- [O que fazer]:
• a. Segundo o texto fornecido, quanto o grupo dos irmãos Batista faturou em 2016?
• b. Por favor, coloque em uma lista numerada as linhas dos registros, começando no início dos registros e terminando na linha que contém "AWS Solution Architect Online", com as duas pontas incluídas. Deixe de fora as linhas em branco.

Mantega, o novo Dirceu

Eliane Cantanhêde

18/06/2017

 

 

Corrupção sempre houve, mas a Lava Jato detalha minuciosamente para as vítimas – os cidadãos brasileiros –, como, a partir de 2003 e do mensalão, o então presidente Lula dividiu o governo e o País em duas grandes organizações criminosas, ou Orcrims, ou quadrilhas, uma do PT, outra do PMDB. E, já que elas foram um estrondoso sucesso, foram se multiplicando em Brasília, nos Estados e municípios. Os demais partidos, principalmente o PSDB, nunca puderam atirar a primeira pedra.

Pelas delações e provas, Lula instalou e comandou a quadrilha do PT nos bancos públicos, estatais, fundos de pensão e ministérios. E Joesley Batista declara a Diego Escosteguy, da revista Época, que o então vice Michel Temer tinha uma quadrilha para chamar de sua. “Era a maior e mais perigosa organização criminosa desse País, liderada pelo (atual) presidente”, acusou, citando Temer, Eduardo Cunha, Geddel, Henrique Alves, Padilha e Moreira Franco. “Quem não está preso está no Planalto.” Desde a gravação com Temer e a delação da JBS, Joesley joga suas denúncias, e até sua ira, contra Temer, passando de raspão por Lula. Mas... os procuradores e delegados não são trouxas e conhecem muitíssimo bem as regras das delações premiadas. O delator não pode mentir, nem omitir.

Joesley admite que “Lula e o PT institucionalizaram a corrupção”, mas, claramente, protege o petista. Se Lula nunca viu e nunca sabe de nada, agora é Joesley que também mal viu, mal conhecia Lula e nunca negociou nada com ele. Dá para acreditar? Em 2006, o grupo dos irmãos Batista faturou R$ 4 bilhões. Em 2016, foram R$ 170 bilhões, graças aos financiamentos, aportes e à sociedade com o generoso BNDES de Lula. Mas Joesley relata que foi um crescimento natural e suas relações com o BNDES eram “absolutamente republicanas”. Sempre tão falante, é sucinto – mas contundente – ao proteger Lula. Um troca-troca: Lula foi um pai para Joesley, Joesley está sendo filho agradecido para Lula.

- [Dados de origem]:
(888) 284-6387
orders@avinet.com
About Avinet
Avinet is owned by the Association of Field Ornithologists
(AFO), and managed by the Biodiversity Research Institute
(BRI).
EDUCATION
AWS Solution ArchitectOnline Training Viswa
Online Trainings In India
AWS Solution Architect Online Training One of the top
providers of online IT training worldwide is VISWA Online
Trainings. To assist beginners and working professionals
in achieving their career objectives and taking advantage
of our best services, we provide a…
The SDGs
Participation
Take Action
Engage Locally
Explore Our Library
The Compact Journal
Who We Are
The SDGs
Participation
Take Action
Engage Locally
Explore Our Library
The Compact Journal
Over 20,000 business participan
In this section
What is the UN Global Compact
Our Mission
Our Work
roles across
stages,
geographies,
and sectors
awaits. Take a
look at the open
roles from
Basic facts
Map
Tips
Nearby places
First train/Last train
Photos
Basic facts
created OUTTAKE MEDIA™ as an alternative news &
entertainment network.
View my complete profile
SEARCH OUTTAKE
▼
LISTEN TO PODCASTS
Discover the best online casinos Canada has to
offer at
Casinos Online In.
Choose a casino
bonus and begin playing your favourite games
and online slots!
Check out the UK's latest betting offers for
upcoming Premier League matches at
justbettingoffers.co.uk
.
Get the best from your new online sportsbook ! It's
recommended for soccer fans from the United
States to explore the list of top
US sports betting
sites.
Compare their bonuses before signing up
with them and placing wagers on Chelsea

- [Respostas por tarefa]:
• a. R$ 170 bilhões.

• b.
1. (888) 284-6387
2. orders@avinet.com
3. About Avinet
4. Avinet is owned by the Association of Field Ornithologists
5. (AFO), and managed by the Biodiversity Research Institute
6. (BRI).
7. EDUCATION
8. AWS Solution ArchitectOnline Training Viswa
9. Online Trainings In India
10. AWS Solution Architect Online Training One of the top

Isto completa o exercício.